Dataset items
--- --- ---
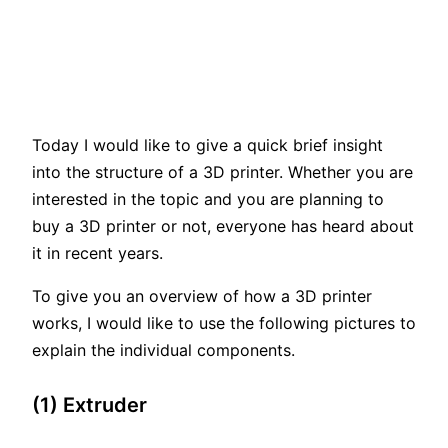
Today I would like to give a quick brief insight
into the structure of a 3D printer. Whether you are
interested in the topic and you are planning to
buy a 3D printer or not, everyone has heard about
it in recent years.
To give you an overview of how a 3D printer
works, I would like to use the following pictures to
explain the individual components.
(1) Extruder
--- --- ---
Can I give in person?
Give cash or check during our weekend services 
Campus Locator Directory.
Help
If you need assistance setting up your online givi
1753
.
--- --- ---
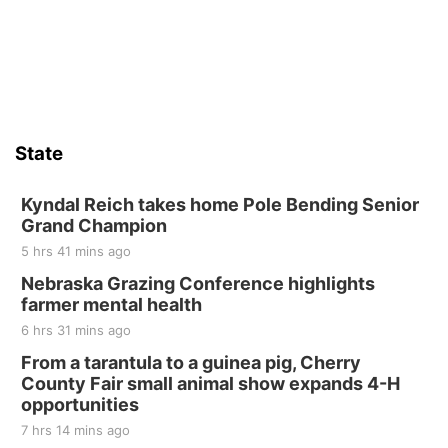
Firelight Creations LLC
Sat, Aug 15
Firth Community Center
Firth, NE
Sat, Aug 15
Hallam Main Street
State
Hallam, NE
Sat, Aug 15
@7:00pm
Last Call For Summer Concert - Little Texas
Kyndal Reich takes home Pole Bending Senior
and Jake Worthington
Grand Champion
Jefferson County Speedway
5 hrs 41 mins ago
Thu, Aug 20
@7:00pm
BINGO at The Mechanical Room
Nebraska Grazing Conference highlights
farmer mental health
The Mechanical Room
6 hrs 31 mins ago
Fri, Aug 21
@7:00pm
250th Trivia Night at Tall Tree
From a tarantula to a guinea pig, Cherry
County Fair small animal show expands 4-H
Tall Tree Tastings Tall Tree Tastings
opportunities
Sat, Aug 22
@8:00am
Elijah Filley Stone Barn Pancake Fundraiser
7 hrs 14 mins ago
--- --- ---
Activity
The response must hold only the lines above from the line with "County Fair small animal show expands 4-H" through the line with "7 hrs 14 mins ago", each copied exactly, both ends kept.

Task response
County Fair small animal show expands 4-H
Tall Tree Tastings Tall Tree Tastings
opportunities
Sat, Aug 22
@8:00am
Elijah Filley Stone Barn Pancake Fundraiser
7 hrs 14 mins ago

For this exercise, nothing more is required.